*** Opening of DATA SECTION ***
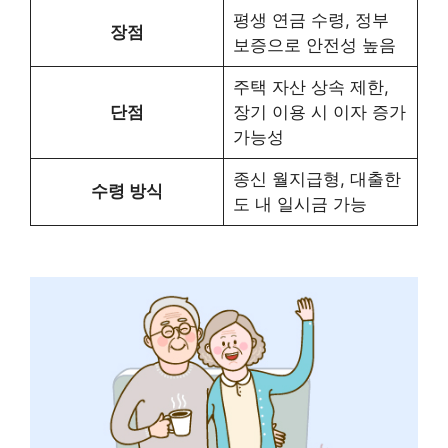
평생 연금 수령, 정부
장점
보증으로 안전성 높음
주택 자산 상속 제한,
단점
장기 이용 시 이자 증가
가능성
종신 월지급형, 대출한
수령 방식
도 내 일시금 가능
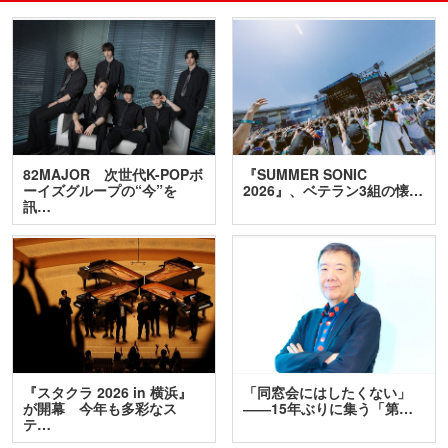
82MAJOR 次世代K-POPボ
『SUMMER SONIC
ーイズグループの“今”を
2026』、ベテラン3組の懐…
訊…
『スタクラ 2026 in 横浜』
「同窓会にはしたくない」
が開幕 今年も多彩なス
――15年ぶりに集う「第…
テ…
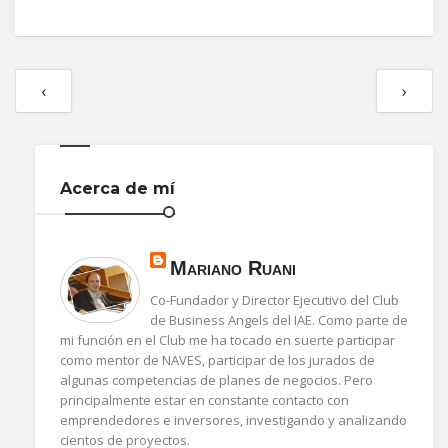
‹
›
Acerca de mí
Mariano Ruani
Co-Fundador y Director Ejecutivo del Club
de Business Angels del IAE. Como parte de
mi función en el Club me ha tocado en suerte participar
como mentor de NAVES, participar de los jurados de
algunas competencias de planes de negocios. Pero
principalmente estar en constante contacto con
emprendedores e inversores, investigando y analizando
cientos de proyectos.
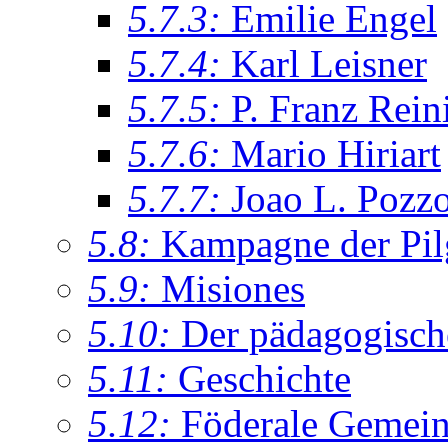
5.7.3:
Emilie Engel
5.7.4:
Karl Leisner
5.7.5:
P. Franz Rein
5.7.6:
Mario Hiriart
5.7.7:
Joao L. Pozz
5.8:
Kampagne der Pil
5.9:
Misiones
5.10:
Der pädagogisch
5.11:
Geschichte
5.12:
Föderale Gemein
*** Close of DATA SECTION ***
*** Opening of DATA SECTION ***
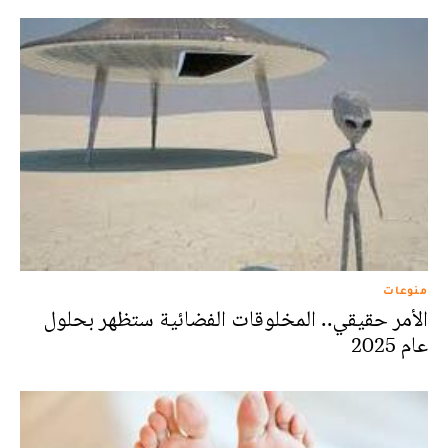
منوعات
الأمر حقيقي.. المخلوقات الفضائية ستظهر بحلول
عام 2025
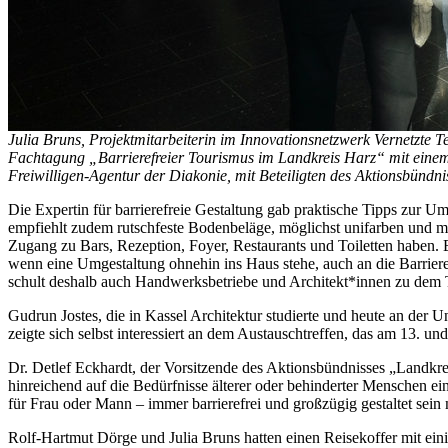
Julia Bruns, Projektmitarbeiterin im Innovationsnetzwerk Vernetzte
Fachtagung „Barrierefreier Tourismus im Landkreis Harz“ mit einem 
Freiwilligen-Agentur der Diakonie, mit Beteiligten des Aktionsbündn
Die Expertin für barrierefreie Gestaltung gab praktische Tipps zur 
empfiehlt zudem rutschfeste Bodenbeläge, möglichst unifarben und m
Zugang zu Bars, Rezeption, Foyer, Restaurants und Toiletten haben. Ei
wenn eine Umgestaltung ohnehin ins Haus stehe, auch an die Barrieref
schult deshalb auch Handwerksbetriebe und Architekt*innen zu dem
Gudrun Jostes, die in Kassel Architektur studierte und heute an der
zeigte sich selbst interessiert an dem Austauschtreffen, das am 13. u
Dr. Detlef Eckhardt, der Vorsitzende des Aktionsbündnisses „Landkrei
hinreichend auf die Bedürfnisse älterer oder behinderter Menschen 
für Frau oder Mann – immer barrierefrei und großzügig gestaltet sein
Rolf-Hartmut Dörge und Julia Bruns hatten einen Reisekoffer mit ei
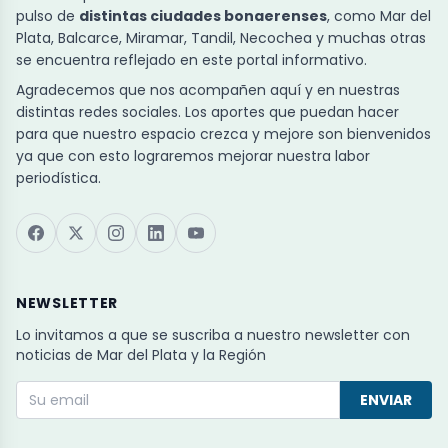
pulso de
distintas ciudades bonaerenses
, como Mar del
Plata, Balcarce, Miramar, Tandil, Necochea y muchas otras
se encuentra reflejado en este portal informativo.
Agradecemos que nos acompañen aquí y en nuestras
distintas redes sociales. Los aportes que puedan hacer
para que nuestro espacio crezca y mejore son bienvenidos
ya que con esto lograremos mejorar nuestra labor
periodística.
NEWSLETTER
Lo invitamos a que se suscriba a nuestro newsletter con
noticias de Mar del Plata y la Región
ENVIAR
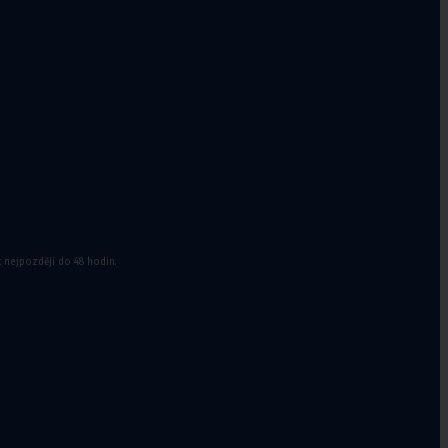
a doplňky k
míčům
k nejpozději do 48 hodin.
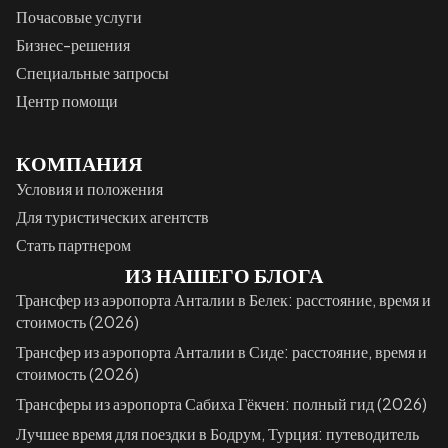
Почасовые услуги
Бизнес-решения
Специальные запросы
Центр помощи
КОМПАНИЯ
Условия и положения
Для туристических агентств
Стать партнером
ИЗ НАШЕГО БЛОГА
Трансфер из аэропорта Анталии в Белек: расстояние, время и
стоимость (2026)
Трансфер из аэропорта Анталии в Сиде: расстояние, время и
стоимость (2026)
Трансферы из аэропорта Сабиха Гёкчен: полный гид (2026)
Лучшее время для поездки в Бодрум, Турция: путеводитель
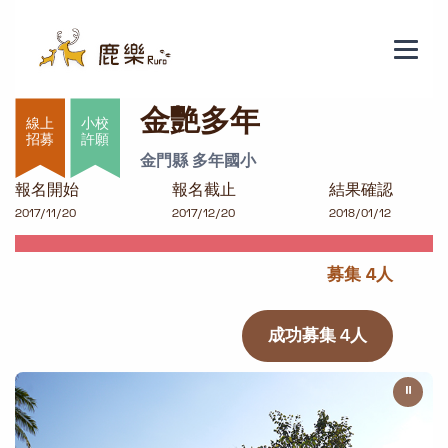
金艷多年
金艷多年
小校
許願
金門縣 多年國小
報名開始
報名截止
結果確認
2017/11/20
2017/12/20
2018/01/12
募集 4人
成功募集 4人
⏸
*** Close of DATA SECTION ***
*** Opening of DATA SECTION ***
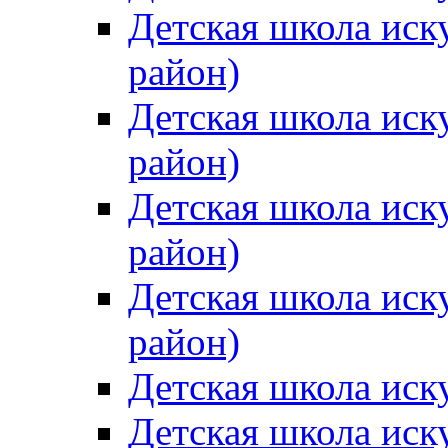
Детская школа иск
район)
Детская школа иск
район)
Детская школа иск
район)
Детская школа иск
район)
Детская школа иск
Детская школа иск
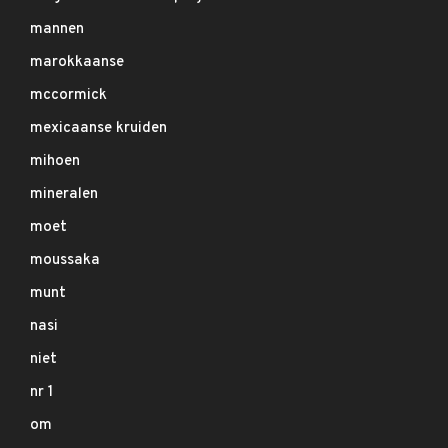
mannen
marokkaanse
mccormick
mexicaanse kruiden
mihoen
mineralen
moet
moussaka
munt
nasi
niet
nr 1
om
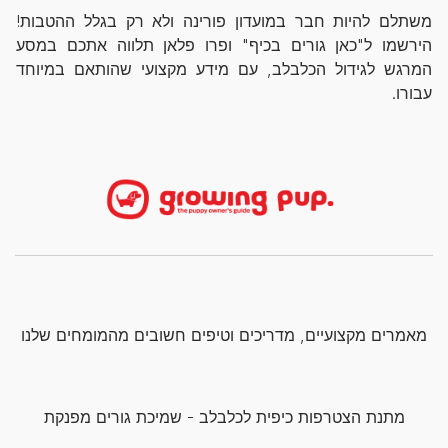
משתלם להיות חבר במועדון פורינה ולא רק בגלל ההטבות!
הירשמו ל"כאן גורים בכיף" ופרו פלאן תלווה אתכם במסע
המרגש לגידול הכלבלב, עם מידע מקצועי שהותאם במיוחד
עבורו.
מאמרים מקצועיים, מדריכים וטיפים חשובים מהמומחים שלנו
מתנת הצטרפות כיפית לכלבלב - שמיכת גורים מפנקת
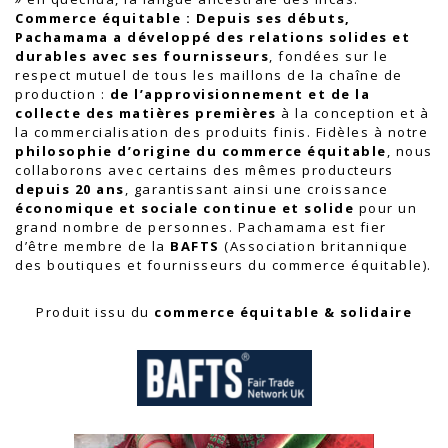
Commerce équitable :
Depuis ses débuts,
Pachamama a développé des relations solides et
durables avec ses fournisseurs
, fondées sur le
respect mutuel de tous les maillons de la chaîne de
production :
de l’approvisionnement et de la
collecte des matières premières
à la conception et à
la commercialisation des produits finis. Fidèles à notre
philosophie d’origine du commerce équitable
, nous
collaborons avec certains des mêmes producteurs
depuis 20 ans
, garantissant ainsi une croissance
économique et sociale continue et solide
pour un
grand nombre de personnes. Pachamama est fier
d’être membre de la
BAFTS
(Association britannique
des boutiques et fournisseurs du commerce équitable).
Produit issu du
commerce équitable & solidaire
*** Close of DATA SECTION ***
**PROBLEM STATEMENT**
Copy out verbatim the lines in the records from the one containing "משתלם להיות חבר" through the one containing "מתנת הצטרפות כיפית לכלבלב - שמיכת גורים מפנקת", including both.

**PROBLEM SOLUTION**
משתלם להיות חבר במועדון פורינה ולא רק בגלל ההטבות!
הירשמו ל"כאן גורים בכיף" ופרו פלאן תלווה אתכם במסע
המרגש לגידול הכלבלב, עם מידע מקצועי שהותאם במיוחד
עבורו.
מאמרים מקצועיים, מדריכים וטיפים חשובים מהמומחים שלנו
מתנת הצטרפות כיפית לכלבלב - שמיכת גורים מפנקת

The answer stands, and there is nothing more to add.